Legge elettorale, inedito incontro Pd-M5S. Rosato: “Tutto bene”

ROMA – SI va verso un sistema elettorale alla tedesca. Questo il bilancio della prima giornata di incontri dei vertici del partito democratico con gli altri partiti. La riunione fra Pd e M5S sulla legge elettorale è durato una ventina di minuti nella sala Berlinguer del gruppo dem alla Camera. Alla fine la delegazione dei 5S, composta dal capogruppo alla Camera, Roberto Fico e dai parlamentari delle Commissioni Affari Costituzionali, il deputato Danilo Toninelli e il senatore Vito Crimi, non ha voluto rilasciare dichiarazioni. Ma poi i 5S hanno diffuso una nota in cui affermano: “Abbiamo consegnato la nostra proposta di legge elettorale (il sistema tedesco ndr), così come votata dagli iscritti del Movimento 5 Stelle. Il nostro obiettivo è quello di evitare che i partiti partoriscano l’ennesima legge incostituzionale, dopo il Porcellum e l’Italicum. Adesso chiediamo a tutte le altre forze di assumersi le loro responsabilità davanti ai cittadini. Se lo faranno seriamente, in breve tempo, potremo finalmente dare al paese, dopo quasi dodici anni, una legge elettorale rispettosa della Costituzione”.

Nessun commento neppure dal Pd, anche se il capogruppo alla Camera Ettore Rosato, che ha ricevuto la delegazione M5s insieme all’omologo al Senato Luigi Zanda e al relatore della riforma Emanuele Fiano, alla domanda su come fosse andato l’incontro ha commentato: “Tutto bene”.

Più difficile, invece, l’accordo con i centristi di Angelino Alfano. Il ministro degli Esteri ha incontrato Matteo Renzi e, come ha riferito Maurizo Lupi le distanze fra Pd e centristi sono ancora tante. “Renzi ci ha detto che c’è una convergenza con M5S e Forza Italia sul tedesco con la soglia al 5%”, ha detto Lupi. E proprio la soglia l’ostacolo maggiore di una convergenza degli alfaniani sulla proposta in campo.

E mentre i grillini aprono al sistema tedesco con l’avallo dei loro iscritti, alla Camera il Rosatellum viene sommerso da più di 400 emendamenti, molti dei quali finalizzati a “tedeschizzarlo”.

Il punto di partenza è il testo base presentato in commissione Affari costituzionali della Camera, il cosiddetto Rosatellum, un sistema per metà proporzionale e per metà maggioritario. Ma il punto di arrivo è il “Tedescum”, un sistema misto (50% collegi uninominali e 50% circoscrizioni con il proporzionale) che però produce un effetto proporzionale e ha una soglia di sbarramento del 5%.

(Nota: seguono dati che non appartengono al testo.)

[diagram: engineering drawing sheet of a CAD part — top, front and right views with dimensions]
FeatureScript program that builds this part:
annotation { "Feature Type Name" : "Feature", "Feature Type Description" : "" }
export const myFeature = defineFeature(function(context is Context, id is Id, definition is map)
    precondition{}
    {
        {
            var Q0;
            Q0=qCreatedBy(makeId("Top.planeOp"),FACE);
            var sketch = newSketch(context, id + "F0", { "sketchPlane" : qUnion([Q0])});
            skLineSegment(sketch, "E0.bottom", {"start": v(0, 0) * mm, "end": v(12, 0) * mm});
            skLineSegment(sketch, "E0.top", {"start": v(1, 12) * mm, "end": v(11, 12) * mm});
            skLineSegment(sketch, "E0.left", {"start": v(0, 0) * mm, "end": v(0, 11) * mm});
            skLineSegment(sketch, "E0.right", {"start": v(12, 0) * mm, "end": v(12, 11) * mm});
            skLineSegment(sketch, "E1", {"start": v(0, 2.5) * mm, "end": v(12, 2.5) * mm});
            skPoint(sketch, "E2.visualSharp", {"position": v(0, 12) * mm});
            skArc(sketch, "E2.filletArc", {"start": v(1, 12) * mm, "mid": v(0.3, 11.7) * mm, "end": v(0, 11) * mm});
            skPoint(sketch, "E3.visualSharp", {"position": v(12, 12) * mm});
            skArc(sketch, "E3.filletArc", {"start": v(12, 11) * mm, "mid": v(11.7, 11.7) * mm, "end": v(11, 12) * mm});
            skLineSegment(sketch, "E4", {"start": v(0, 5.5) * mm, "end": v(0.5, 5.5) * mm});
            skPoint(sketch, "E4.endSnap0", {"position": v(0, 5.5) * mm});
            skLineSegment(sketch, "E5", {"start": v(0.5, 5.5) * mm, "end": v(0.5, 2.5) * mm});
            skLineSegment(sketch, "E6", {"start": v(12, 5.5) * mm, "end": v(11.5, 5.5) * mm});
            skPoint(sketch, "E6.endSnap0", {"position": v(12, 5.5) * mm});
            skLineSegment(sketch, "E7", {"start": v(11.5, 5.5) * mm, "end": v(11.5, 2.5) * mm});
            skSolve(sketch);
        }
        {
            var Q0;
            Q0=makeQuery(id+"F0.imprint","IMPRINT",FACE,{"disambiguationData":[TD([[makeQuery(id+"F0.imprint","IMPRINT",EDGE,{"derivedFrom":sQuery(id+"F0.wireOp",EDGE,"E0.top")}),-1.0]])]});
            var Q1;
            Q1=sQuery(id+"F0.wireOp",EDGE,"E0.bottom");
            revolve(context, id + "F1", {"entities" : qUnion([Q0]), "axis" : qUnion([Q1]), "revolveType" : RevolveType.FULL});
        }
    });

Se si trova un accordo sul tedesco, il testo base del Rosatellum verrà emendato in quella direzione. Come detto, oltre alle modifiche “tedeschizzanti” di Forza Italia, anche il relatore dem Emanuele Fiano ha già pronto un emendamento ad hoc in funzione del tedesco, la cosiddetta “carta di riserva” del Pd. Il punto che i Dem, Forza Italia ed M5S vogliono tenere fermo è lo sbarramento al 5%. Ridurlo, come vorrebbero i centristi e Sinistra italiana e tutti i partiti minori (dai verdiniani ai fittiani a Quagliariello), significherebbe snaturare l’impianto del tedesco e favorire la frammentazione partitica, che renderebbe più difficile la governabilità.

Il 5 giugno il testo dovrebbe approdare in aula alla Camera, con un’intesa che supera l’80% e lascia fuori di fatto solo la sinistra. I più ottimisti scommettono su un’approvazione a Montecitorio addirittura prima delle amministrative dell’11 giugno. In vista dell’accelerazione finale verso il voto anticipato.

Che potrebbe essere il 24 settembre, come proposto dai Democratici, o addirittura il 10 come vorrebbe Beppe Grillo, due giorni dopo il decimo anniversario del V-Day e prima del 15 settembre, giorno in cui scattano le pensioni privilegiate di parlamentari.